Look at the top rated overflow designs and use those as a template. You might be able to use a cheap used HOB style filter and drill holes in the right places, and cover unused stock holes with acrylic and glue.

One function that the higher cost overflows use is a small hole drilled on top of the intake pipe and a small power head line glued SECURELY into place in the top hole. This power head draws water from the pipe so if the suction breaks, the power head can restart the suction, handy for after a power outage. I have never built or used an overflow box, but hopefully this rambling might help out somehow!

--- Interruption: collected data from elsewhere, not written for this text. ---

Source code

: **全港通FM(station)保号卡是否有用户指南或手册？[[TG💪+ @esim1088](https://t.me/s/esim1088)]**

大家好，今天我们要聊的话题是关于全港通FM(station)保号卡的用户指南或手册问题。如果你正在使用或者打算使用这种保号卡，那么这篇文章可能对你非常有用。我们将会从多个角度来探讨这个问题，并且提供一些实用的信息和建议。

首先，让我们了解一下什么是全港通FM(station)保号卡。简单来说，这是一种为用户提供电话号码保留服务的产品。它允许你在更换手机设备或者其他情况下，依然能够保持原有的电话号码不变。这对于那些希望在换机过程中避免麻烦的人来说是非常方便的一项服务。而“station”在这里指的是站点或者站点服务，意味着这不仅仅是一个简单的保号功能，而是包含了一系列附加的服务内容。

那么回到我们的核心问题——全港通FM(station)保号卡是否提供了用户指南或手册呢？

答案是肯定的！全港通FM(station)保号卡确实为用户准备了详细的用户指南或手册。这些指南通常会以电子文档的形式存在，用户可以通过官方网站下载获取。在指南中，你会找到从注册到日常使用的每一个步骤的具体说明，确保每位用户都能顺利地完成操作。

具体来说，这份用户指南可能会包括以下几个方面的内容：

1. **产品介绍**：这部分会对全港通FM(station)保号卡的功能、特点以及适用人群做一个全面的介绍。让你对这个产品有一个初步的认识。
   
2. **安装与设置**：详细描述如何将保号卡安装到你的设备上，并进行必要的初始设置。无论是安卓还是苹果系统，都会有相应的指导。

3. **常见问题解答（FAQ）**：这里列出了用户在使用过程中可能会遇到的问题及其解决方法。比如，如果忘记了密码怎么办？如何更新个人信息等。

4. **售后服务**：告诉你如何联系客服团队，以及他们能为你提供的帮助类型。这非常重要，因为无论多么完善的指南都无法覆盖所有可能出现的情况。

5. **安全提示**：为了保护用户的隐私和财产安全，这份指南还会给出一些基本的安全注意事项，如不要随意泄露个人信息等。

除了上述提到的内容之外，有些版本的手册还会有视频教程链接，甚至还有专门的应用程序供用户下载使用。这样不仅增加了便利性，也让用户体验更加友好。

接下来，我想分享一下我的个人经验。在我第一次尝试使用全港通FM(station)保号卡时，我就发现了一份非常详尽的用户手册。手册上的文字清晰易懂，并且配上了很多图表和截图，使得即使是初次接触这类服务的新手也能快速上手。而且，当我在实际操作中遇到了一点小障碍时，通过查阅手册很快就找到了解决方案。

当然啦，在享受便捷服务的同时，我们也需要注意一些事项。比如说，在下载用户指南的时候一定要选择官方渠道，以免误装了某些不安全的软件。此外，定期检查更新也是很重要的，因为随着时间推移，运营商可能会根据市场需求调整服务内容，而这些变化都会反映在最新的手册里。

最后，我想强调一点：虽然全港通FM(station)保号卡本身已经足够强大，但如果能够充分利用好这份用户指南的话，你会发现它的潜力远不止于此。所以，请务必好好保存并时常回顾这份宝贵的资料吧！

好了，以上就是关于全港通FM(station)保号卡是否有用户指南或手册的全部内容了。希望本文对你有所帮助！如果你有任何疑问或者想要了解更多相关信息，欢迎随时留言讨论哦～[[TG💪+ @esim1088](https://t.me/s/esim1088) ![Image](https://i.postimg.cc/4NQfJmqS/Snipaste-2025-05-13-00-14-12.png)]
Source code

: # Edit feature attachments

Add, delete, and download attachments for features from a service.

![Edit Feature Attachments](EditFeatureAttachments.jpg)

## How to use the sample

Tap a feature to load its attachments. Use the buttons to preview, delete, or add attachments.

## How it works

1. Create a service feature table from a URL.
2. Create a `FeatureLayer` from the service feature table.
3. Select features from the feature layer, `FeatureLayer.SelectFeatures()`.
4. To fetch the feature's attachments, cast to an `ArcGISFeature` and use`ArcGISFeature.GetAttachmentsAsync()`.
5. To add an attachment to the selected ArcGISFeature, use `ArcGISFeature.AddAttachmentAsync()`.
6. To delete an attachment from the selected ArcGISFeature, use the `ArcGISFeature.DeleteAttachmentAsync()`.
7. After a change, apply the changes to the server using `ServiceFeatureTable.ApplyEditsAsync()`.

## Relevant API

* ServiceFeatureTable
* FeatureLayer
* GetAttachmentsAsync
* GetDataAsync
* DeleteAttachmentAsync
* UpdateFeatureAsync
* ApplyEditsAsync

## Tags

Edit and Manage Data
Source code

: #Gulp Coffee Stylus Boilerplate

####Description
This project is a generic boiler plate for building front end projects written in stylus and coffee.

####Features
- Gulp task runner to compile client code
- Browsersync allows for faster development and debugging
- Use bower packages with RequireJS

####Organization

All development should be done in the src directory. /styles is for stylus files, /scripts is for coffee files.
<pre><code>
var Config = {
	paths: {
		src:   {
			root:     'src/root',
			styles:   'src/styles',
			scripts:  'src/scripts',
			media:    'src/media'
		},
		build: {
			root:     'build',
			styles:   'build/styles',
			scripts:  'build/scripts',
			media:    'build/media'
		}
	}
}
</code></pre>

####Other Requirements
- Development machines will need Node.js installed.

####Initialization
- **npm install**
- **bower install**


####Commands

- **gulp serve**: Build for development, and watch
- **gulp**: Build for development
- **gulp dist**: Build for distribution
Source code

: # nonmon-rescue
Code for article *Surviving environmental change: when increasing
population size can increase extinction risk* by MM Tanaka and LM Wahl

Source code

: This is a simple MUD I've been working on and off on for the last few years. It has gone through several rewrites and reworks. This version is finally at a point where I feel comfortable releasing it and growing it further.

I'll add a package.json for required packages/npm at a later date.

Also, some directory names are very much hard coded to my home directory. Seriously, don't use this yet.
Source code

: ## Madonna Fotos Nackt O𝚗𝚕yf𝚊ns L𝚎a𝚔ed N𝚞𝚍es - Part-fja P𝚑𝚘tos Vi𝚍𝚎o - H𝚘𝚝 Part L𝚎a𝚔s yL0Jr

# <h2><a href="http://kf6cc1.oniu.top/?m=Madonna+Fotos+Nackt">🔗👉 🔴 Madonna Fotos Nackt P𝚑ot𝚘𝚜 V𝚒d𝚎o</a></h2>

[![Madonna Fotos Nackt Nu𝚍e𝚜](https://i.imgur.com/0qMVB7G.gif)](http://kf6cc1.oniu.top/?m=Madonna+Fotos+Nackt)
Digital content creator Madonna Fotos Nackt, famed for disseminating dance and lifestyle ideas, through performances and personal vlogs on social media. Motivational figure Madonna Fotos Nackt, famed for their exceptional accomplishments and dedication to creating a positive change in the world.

Keep us updated on your thoughts and progress!!


----------



## hoplo (May 14, 2007)

http://arofanatics.com/forums/showthread.php?t=318377

You could check this guy's thread. He has DIY overflow boxes for his sumps.


----------



## curt_914 (Sep 28, 2007)

Thanks for the replys guys. I am designing my box as we speak and should have everything cut and ready to assemble in a couple weeks.

Curt


----------



## cassiusclay (Feb 19, 2007)

http://www.nano-reef.com/forums/index.php?showtopic=35200&st=0
used these many times they work great as long as you MAKE SURE THE SIPHON WILL NOT BREAK IN POWER OUTAGE but there are directions on how to do that as well GL!!


----------



## mcorbeil (Jul 22, 2008)

Here is a link to my design. It may end up being cheaper in the long run 

http://canadafishtank.com/wp_marcel/2007/05/11/the-quick-and-easy-aquarium-overflow/


----------